Depth creates defensibility.
Platform creates inevitability.
Backing, Momentum, and Category Ownership
The investors behind this Series B weren’t drawn by a beverage - they were drawn by market ownership. CAVU Consumer Partners has historically backed category creators, companies that introduce ideas large enough to build industries around. Torch Capital and Midnight Ventures are known for focusing on consumers who merge lifestyle and wellness. Craig Kallman brings cultural influence from the entertainment world, a strategic advantage for a brand built on mood and identity.
With this combination of capital and expertise, Recess is positioned to move from recognizable to unavoidable.
A Market That’s Already Shifting: Calm Is Becoming a Consumer Priority
The timing of Recess’ Series B aligns with a clear movement happening throughout the beverage and wellness landscape. For years, the category has been dominated by drinks promising stimulation - more focus, more energy, more output. But consumers are pushing back. The market is no longer chasing intensity. It’s chasing balance.
Industry research reinforces the shift. The relaxation beverage segment, once considered niche, is expanding at an extraordinary pace, growing from $368 million in 2021 to a projected $1.27 billion by 2030, reflecting an estimated 15% CAGR. Meanwhile, the broader functional beverage market continues its upward trajectory as more consumers seek drinks that support mental well-being, mood regulation, and stress relief.

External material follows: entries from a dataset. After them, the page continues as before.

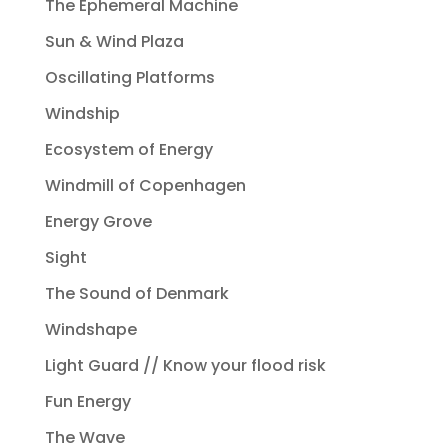
The Ephemeral Machine
Sun & Wind Plaza
Oscillating Platforms
Windship
Ecosystem of Energy
Windmill of Copenhagen
Energy Grove
Sight
The Sound of Denmark
Windshape
Light Guard // Know your flood risk
Fun Energy
The Wave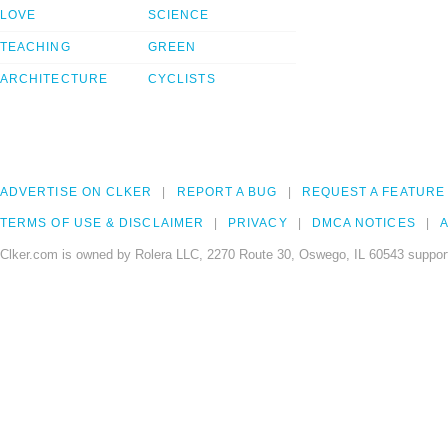
LOVE
SCIENCE
TEACHING
GREEN
ARCHITECTURE
CYCLISTS
ADVERTISE ON CLKER
REPORT A BUG
REQUEST A FEATURE
TERMS OF USE & DISCLAIMER
PRIVACY
DMCA NOTICES
A
Clker.com is owned by Rolera LLC, 2270 Route 30, Oswego, IL 60543 support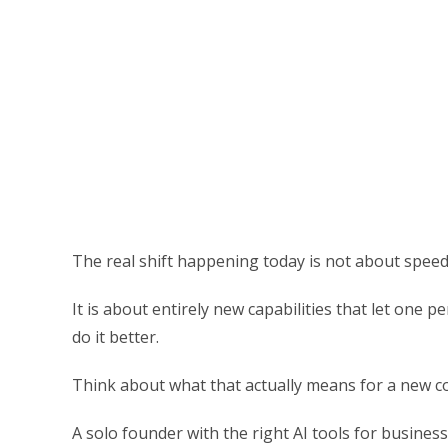
The real shift happening today is not about speed
It is about entirely new capabilities that let one
do it better.
Think about what that actually means for a new 
A solo founder with the right AI tools for business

At the same time, the non-alcoholic and sobriety-curious movement is accelerating - especially among Gen Z, the first generation to consistently consume less alcohol than those before them.
Consumers aren’t chasing a temporary high or a caffeinated jolt. They’re searching for products that help them feel steady, regulated, and emotionally clear. Recess isn’t capitalizing on a passing trend. It’s sitting at the forefront of a cultural and behavioral transition - one where calm becomes the new currency.
What Comes Next for Recess
With $30 million in new capital, Recess plans to expand nationwide into major retailers and increase digital and subscription growth. The company is preparing to scale distribution the same way it scaled its identity - intentionally.
Key focuses include:
– Expanding into new national retail chains
– Growing e-commerce and subscription-based recurring revenue
– Developing additional calm-forward product formats
– Increasing cultural partnerships in lifestyle, wellness, and entertainment
Recess isn’t chasing market share. It is owning emotional space. What Red Bull did for energy, Recess is doing for equilibrium.
Final Thoughts
Recess securing $30 million is not just a testament to product-market fit. It’s confirmation that consumers are actively seeking alternatives to anxiety, overstimulation, and burnout. The company didn’t wait for a category to exist. It created one. With product expansion, cultural momentum, and capital to fuel growth, Recess is positioned to become the defining brand of the calm lifestyle movement.
In a world addicted to acceleration, Recess gives consumers permission to pause.